The little pup was hurt, too. Something was wrong with its head. But it was moving, a bit, trying to nurse.
“Okay, baby, okay. Gonna get you some help. Hold on.” Dex rolled to his feet. On his way back to his truck, he pulled his phone and called the station.
“Brian Delaney Sinclair, Duncan speaking.”
Duncan was the club’s newest patch, just barely a year at the table. He was also Kelsey Helm’s younger brother, and Maverick’s only son.
“Hey, Dunc, it’s Dex. I’m gonna be late. I got a brake replacement on the books for eight-thirty, and I don’t think I’ll be in in time.
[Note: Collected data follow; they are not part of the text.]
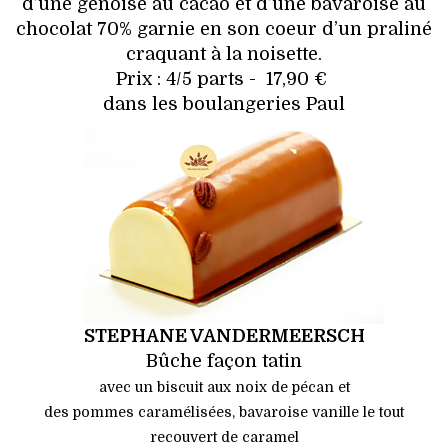
d’une génoise au cacao et d’une bavaroise au
chocolat 70% garnie en son coeur d’un praliné
craquant à la noisette.
Prix : 4/5 parts - 17,90 €
dans les boulangeries Paul
STEPHANE VANDERMEERSCH
Bûche façon tatin
avec un biscuit aux noix de pécan et
des pommes caramélisées, bavaroise vanille le tout
recouvert de caramel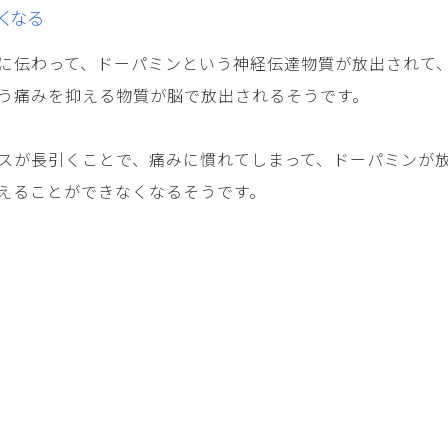
くなる
に伝わって、ドーパミンという神経伝達物質が放出されて、
う痛みを抑える物質が脳で放出されるそうです。
スが長引くことで、痛みに慣れてしまって、ドーパミンが
えることができなくなるそうです。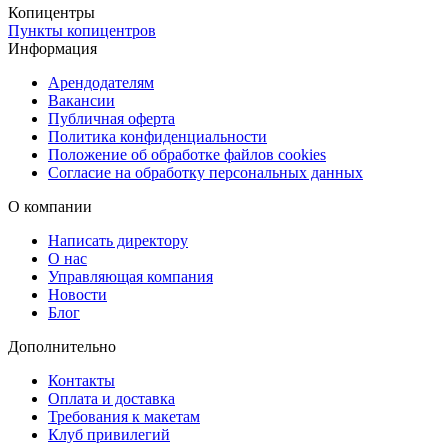
Копицентры
Пункты копицентров
Информация
Арендодателям
Вакансии
Публичная оферта
Политика конфиденциальности
Положение об обработке файлов cookies
Согласие на обработку персональных данных
О компании
Написать директору
О нас
Управляющая компания
Новости
Блог
Дополнительно
Контакты
Оплата и доставка
Требования к макетам
Клуб привилегий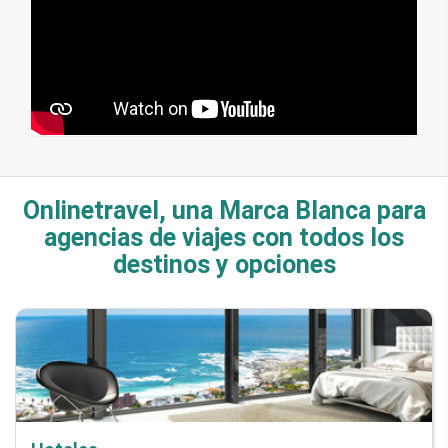
Onlinetravel, una Marca Blanca para
agencias de viajes con todos los
destinos y opciones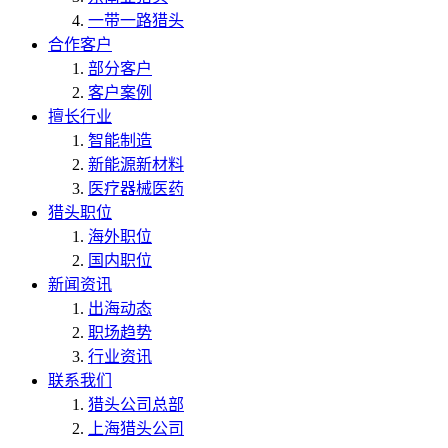
一带一路猎头
合作客户
部分客户
客户案例
擅长行业
智能制造
新能源新材料
医疗器械医药
猎头职位
海外职位
国内职位
新闻资讯
出海动态
职场趋势
行业资讯
联系我们
猎头公司总部
上海猎头公司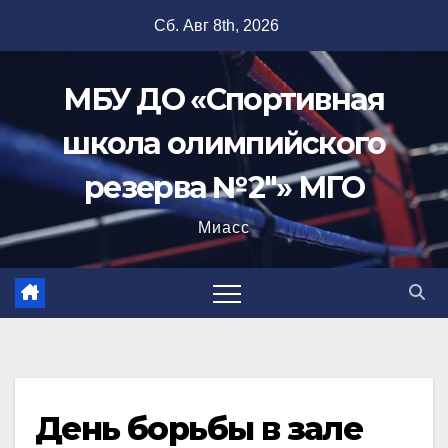
Перейти
Сб. Авг 8th, 2026
к
содержимому
МБУ ДО «Спортивная
школа олимпийского
резерва №2"» МГО
Миасс
День борьбы в зале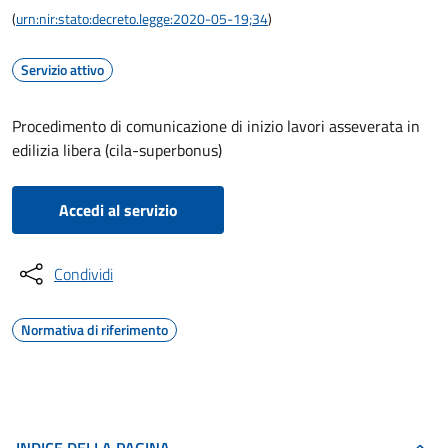
(
urn:nir:stato:decreto.legge:2020-05-19;34
)
Servizio attivo
Procedimento di comunicazione di inizio lavori asseverata in
edilizia libera (cila-superbonus)
Accedi al servizio
Condividi
Normativa di riferimento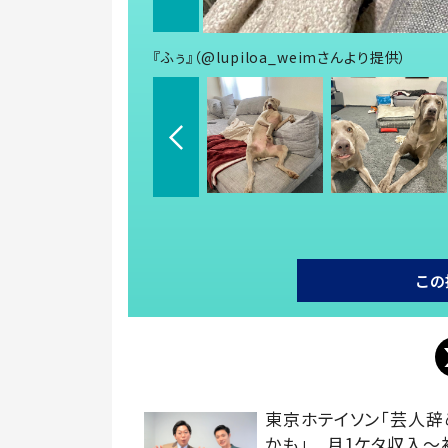
『ふぅ』（@lupiloa_weimさんより提供）
この
東京ホテイソン「芸人辞
かも」 月1ケタ収入～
Do me a favor and push it to somebody else. Or call and reschedule.”
“Sure thing. There a problem? Eight and my dad are both here.”
Things were quiet in the clubhouse lately. They usually were at the end of the year, between the holidays. Not even outlaws had a taste for badness at Christmas. For the past few weeks, and most likely the next few, the Brazen Bulls MC were nothing more than humble service station employees.
“Nah, just some personal shit to deal with. I’ll be in soon’s I can.”
“I’m on it.”
“Thanks, kid.” Dex ended the call. Then he climbed into the bed of his truck, opened the box, and pulled out some supplies he usually used for other work: a shovel, some heavy-grade plastic sheeting, and some duct tape. And a quilted moving blanket.
He carried his bundle back to the bush, opened the blanket, fashioned something like a nest with it, and reached in with his gloved hands to get hold of the puppy.
“Oh,Jesus,” he muttered when he got a good look at the … girl. She was about three or four weeks old, marked like her mom. Whatever had killed her mom had tried to have this puppy for dessert. Her head was absolutely mangled, so badly Dex thought he could see brain under the blood, pus, and matted fur.
She made a tiny, almost imperceptible whimper and tucked her nose into the open part of his coat, above the zipper. Abandoning his idea of bundling her in the blanket nest, he instead put her inside his coat and zipped it further up. Against his chest, she sighed and went still.
Dex stood on the corner and held her for a few minutes, feeling her trembling, starved body calm as it warmed.